Even more than the fact that characters are all over the age of sixteen is that
you're left with the distinct impression that the killer could potentially be
any of the male characters. Is it the hunky new doctor in town that has a
thing for the mute servant girl? Is it George Brent, the professor who owns
the house with the spiral staircase? Was he finally driven over the edge after
appearing in not one, but two ridiculously silly Bette Davis vehicles (The Great Lie and The Old Maid)? Is it his half brother (he refers to him as a step brother, but they share
the same father), a slimy womanizer who just recently returned from Europe when
the murders started? Is it the scuzzy and crabby caretaker? Is it the old
doctor who doesn't like the competition from the hunky new doctor? Or could it
be the constable on whose watch this is all going down on? And just why is the
killer bumping off broads with handicaps of one variety or another? Obviously, this being 1946, you're not going to have the explicit violence and
gore that you would get later on in both slasher and giallo films, but that
doesn't mean that there isn't some rather jarring violence in it. Chalk it up
to Siodmak's talent that he's able to still make you cringe when some poor
bastard gets whacked. In one scene, darkness fills the center of the shot and
all you see are the victim's hands writhing in agony at each edge of the
shadow.
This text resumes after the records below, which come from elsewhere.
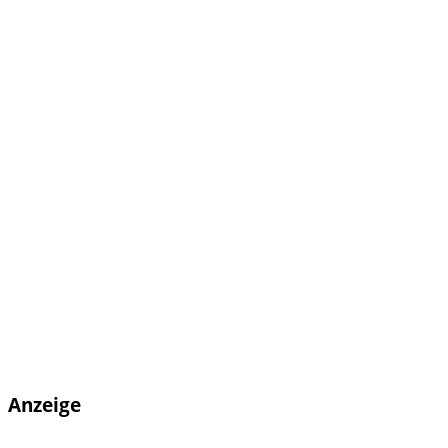
Anzeige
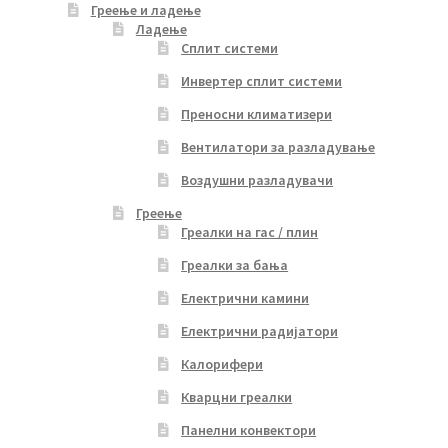
Греење и ладење
Ладење
Сплит системи
Инвертер сплит системи
Преносни климатизери
Вентилатори за разладување
Воздушни разладувачи
Греење
Греалки на гас / плин
Греалки за бања
Електрични камини
Електрични радијатори
Калорифери
Кварцни греалки
Панелни конвектори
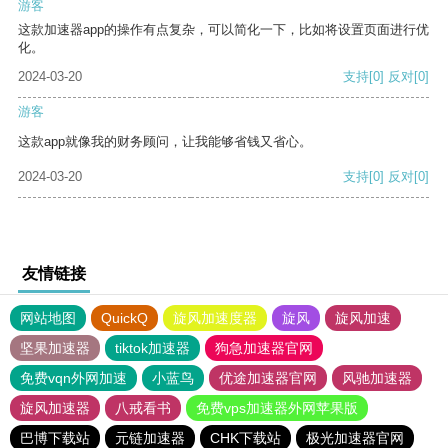
游客
这款加速器app的操作有点复杂，可以简化一下，比如将设置页面进行优
化。
2024-03-20
支持
[0]
反对
[0]
游客
这款app就像我的财务顾问，让我能够省钱又省心。
2024-03-20
支持
[0]
反对
[0]
友情链接
网站地图
QuickQ
旋风加速度器
旋风
旋风加速
坚果加速器
tiktok加速器
狗急加速器官网
免费vqn外网加速
小蓝鸟
优途加速器官网
风驰加速器
旋风加速器
八戒看书
免费vps加速器外网苹果版
巴博下载站
元链加速器
CHK下载站
极光加速器官网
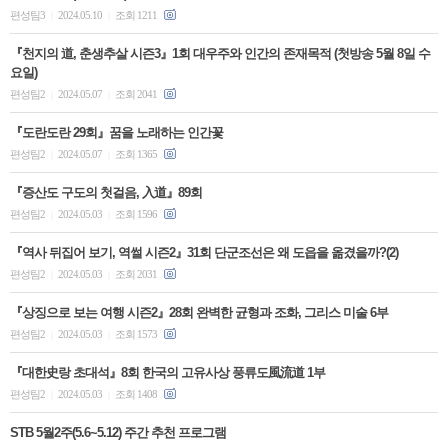
편성팀3
2024.05.10
조회 1211
|
|
『천지의 道, 춘생추살 시즌3』1회 대우주와 인간의 존재목적 (첫방송 5월 8일 수
요일)
편성팀2
2024.05.07
조회 2041
|
|
『도란도란 29회』꿈을 노래하는 인간꽃
편성팀2
2024.05.07
조회 1365
|
|
『증산도 구도의 첫걸음, 入道』89회
편성팀2
2024.05.03
조회 1596
|
|
『역사 뒤집어 보기, 역썰 시즌2』31회 단군조선은 왜 도읍을 옮겼을까?(2)
편성팀2
2024.05.03
조회 2031
|
|
『상징으로 보는 여행 시즌2』28회 완벽한 균형과 조화, 그리스 미술 6부
편성팀2
2024.05.03
조회 1573
|
|
『대한史랑 초대석』8회 한국의 고유사상 풍류도風流道 1부
편성팀2
2024.05.03
조회 1408
|
|
STB 5월2주(5.6~5.12) 주간 추천 프로그램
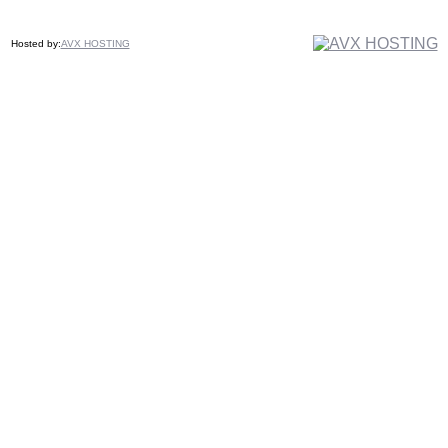
Hosted by:
AVX HOSTING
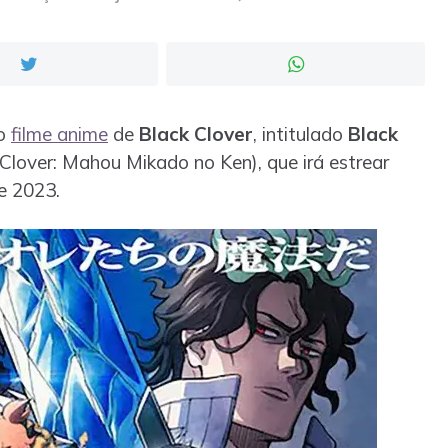
do
filme anime
de
Black Clover
, intitulado
Black
Clover: Mahоu Mikado no Ken), que irá estrear
e 2023.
Throw in the close up and zooming shots of the killer's eye as well as
a fairly disturbing moment where the servant girl looks into a mirror and
realizes she has no mouth and you can tell that you're not in for some pansy
murder melodrama. Likewise, once the identity of the killer is revealed, his
earlier comments take on a new light and seemingly innocent happenings earlier
in the evening turn out to have quite sinister motives. While all the guys are milling around taking turns as the prime suspect, the
women in the cast are able to add more to the film than just be potential
victims. It goes without saying that Dorothy McGuire is quite effective as the
mute with a haunted past whose handicap ends up threatening her life. Even a
dream sequence where she thinks about what her wedding to the hunky new doctor
would be like isn't just filler like it might be in other films, as it drives
home just what a great problem being speechless can be.
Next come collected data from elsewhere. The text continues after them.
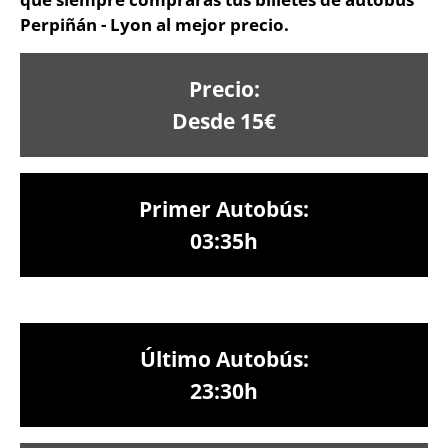
Perpiñán - Lyon al mejor precio.
Precio:
Desde 15€
Primer Autobús:
03:35h
Último Autobús:
23:30h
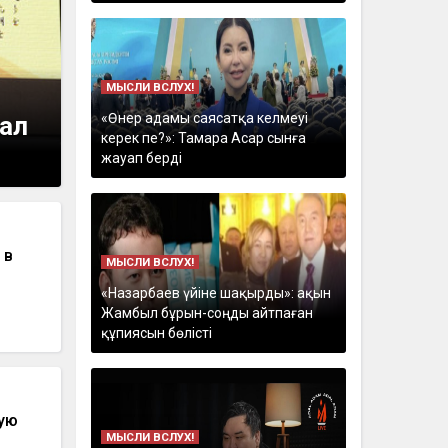
МЫСЛИ ВСЛУХ!
«Өнер адамы саясатқа келмеуі
ал
керек пе?»: Тамара Асар сынға
жауап берді
 в
МЫСЛИ ВСЛУХ!
«Назарбаев үйіне шақырды»: ақын
Жамбыл бұрын-соңды айтпаған
құпиясын бөлісті
кую
МЫСЛИ ВСЛУХ!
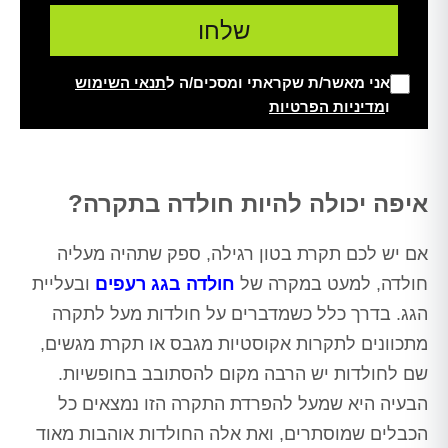
אני מאשר/ת שקראתי ומסכים/ה ל
תנאי השימוש
ו
מדיניות הפרטיות
Alt
איפה יכולה להיות חולדה בתקרה?
אם יש לכם תקרת בטון רגילה, ספק שתהיה מעליה
חולדה, למעט במקרה של
חולדה בגג רעפים
ובעליית
הגג. בדרך כלל כשמדברים על חולדות מעל לתקרה
מתכוונים לתקרות אקוסטיות מגבס או תקרת מגשים,
שם לחולדות יש הרבה מקום להסתובב בחופשיות.
הבעיה היא שמעל להפרדת התקרה הזו נמצאים כל
הכבלים שמוסתרים, ואת אלה החולדות אוהבות מאוד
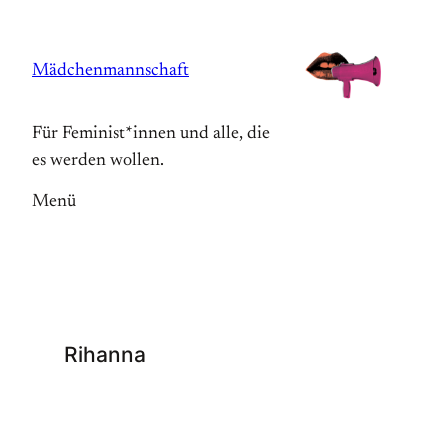
Zum
Inhalt
Mädchenmannschaft
springen
Für Feminist*innen und alle, die
es werden wollen.
Menü
Rihanna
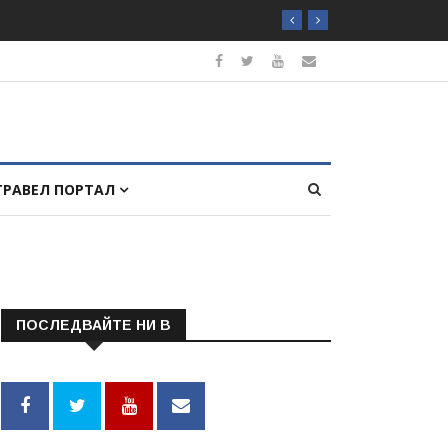
ТРАВЕЛ ПОРТАЛ
ПОСЛЕДВАЙТЕ НИ В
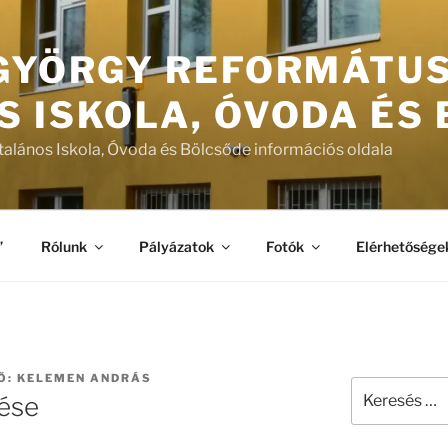
 GYÖRGY REFORMÁTU
S ISKOLA, ÓVODA ÉS
talános Iskola, Óvoda és Bölcsőde információs oldala
”
Rólunk
Pályázatok
Fotók
Elérhetősége
Ő:
KELEMEN ANDRÁS
Keresés
tése
a
következő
Ethel Barrymore plays the bedridden mother of George Brent's half-brother and
she periodically says scary things to the mute girl about how she needs to
leave the house because it isn't safe and how she saw a murder years ago and
the victim was the mute girl! Punctuated with the big thunderstorm, people
coming and going in and out of the rain, doors being mysteriously left open,
and an oblivious bulldog named Carlton, and you've got the perfect atmosphere
to compliment both the story and the technique exhibited here. And I didn't
even mention that the Bride of Frankenstein's Monster herself, Elsa Lanchester
is along for the ride as the booze stealing cook. (Though she looks like she
had gone a to seed a bit.) The only complaint I had about this film is that at 86 minutes, it was just too
short. When the killer revealed himself to the mute, I was thinking that it
was just a false alarm because there was no way it could be concluded so soon.
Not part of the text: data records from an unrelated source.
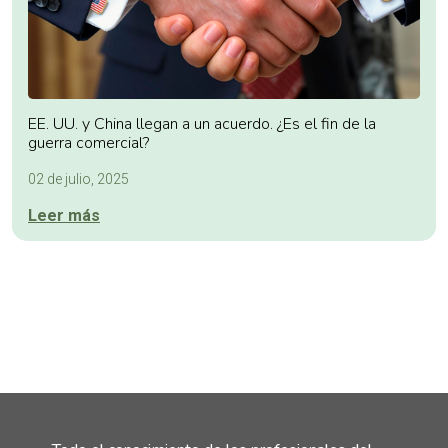
EE. UU. y China llegan a un acuerdo. ¿Es el fin de la
guerra comercial?
02 de julio, 2025
Leer más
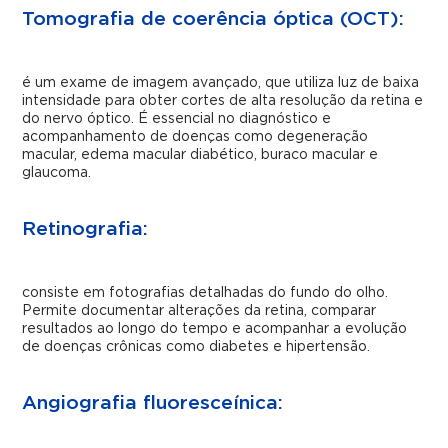
Tomografia de coerência óptica (OCT):
é um exame de imagem avançado, que utiliza luz de baixa
intensidade para obter cortes de alta resolução da retina e
do nervo óptico. É essencial no diagnóstico e
acompanhamento de doenças como degeneração
macular, edema macular diabético, buraco macular e
glaucoma.
Retinografia:
consiste em fotografias detalhadas do fundo do olho.
Permite documentar alterações da retina, comparar
resultados ao longo do tempo e acompanhar a evolução
de doenças crônicas como diabetes e hipertensão.
Angiografia fluoresceínica:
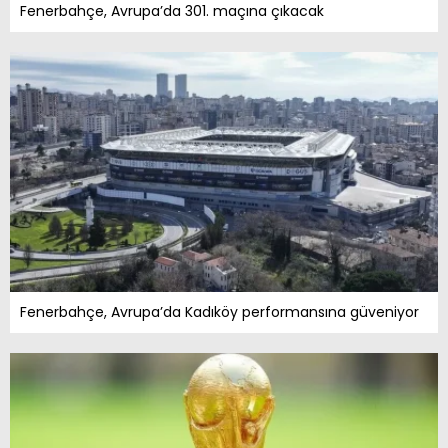
Fenerbahçe, Avrupa’da 301. maçına çıkacak
Fenerbahçe, Avrupa’da Kadıköy performansına güveniyor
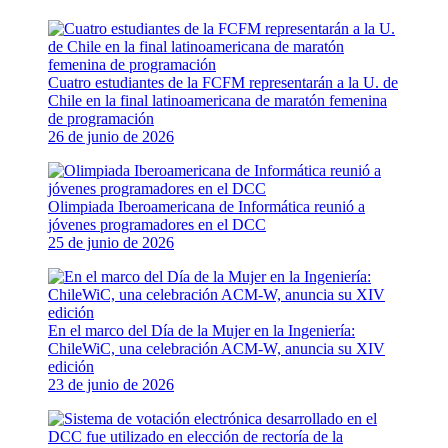
Cuatro estudiantes de la FCFM representarán a la U. de
Chile en la final latinoamericana de maratón femenina
de programación
26 de junio de 2026
Olimpiada Iberoamericana de Informática reunió a
jóvenes programadores en el DCC
25 de junio de 2026
En el marco del Día de la Mujer en la Ingeniería:
ChileWiC, una celebración ACM-W, anuncia su XIV
edición
23 de junio de 2026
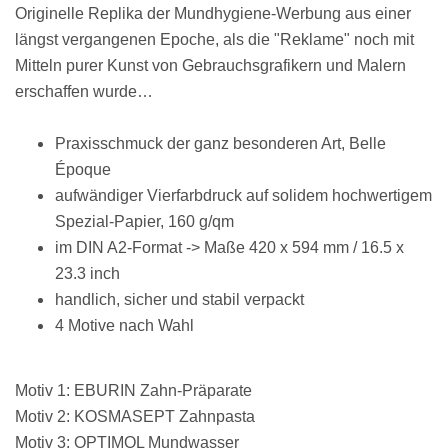
Ori­ginelle Replika der Mundhygiene-Werbung aus einer
längst vergangenen Epoche, als die "Reklame" noch mit
Mitteln purer Kunst von Gebrauchsgrafikern und Malern
erschaffen wurde…
Praxisschmuck der ganz besonderen Art, Belle
Époque
aufwändiger Vierfarbdruck auf solidem hochwertigem
Spezial-Papier, 160 g/qm
im DIN A2-Format -> Maße 420 x 594 mm / 16.5 x
23.3 inch
handlich, sicher und stabil verpackt
4 Motive nach Wahl
Motiv 1: EBURIN Zahn-Präparate
Motiv 2: KOSMASEPT Zahnpasta
Motiv 3:
OPTIMOL Mundwasser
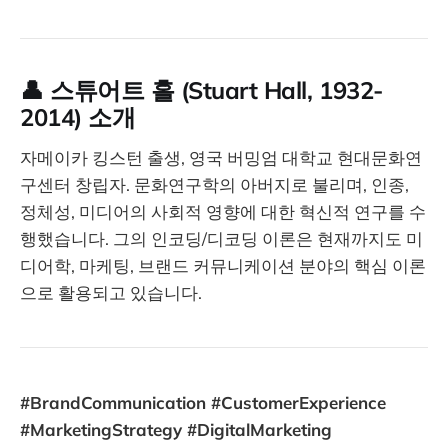
👤 스튜어트 홀 (Stuart Hall, 1932-
2014) 소개
자메이카 킹스턴 출생, 영국 버밍엄 대학교 현대문화연
구센터 창립자. 문화연구학의 아버지로 불리며, 인종,
정체성, 미디어의 사회적 영향에 대한 혁신적 연구를 수
행했습니다. 그의 인코딩/디코딩 이론은 현재까지도 미
디어학, 마케팅, 브랜드 커뮤니케이션 분야의 핵심 이론
으로 활용되고 있습니다.
#BrandCommunication #CustomerExperience
#MarketingStrategy #DigitalMarketing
We had just gotten all the red herrings revved up! Let them play out some
more. Let's see a few more people disappear in the basement or the attic or
wherever. It felt like it was missing part of the middle act and that just as
I was suspecting everyone and suspecting no one just like Inspector Cleoseau,
the party was over. Despite its fleeting presence, I wouldn't hesitate
recommending that you start your next dark and stormy night with a trip down The Spiral Staircase.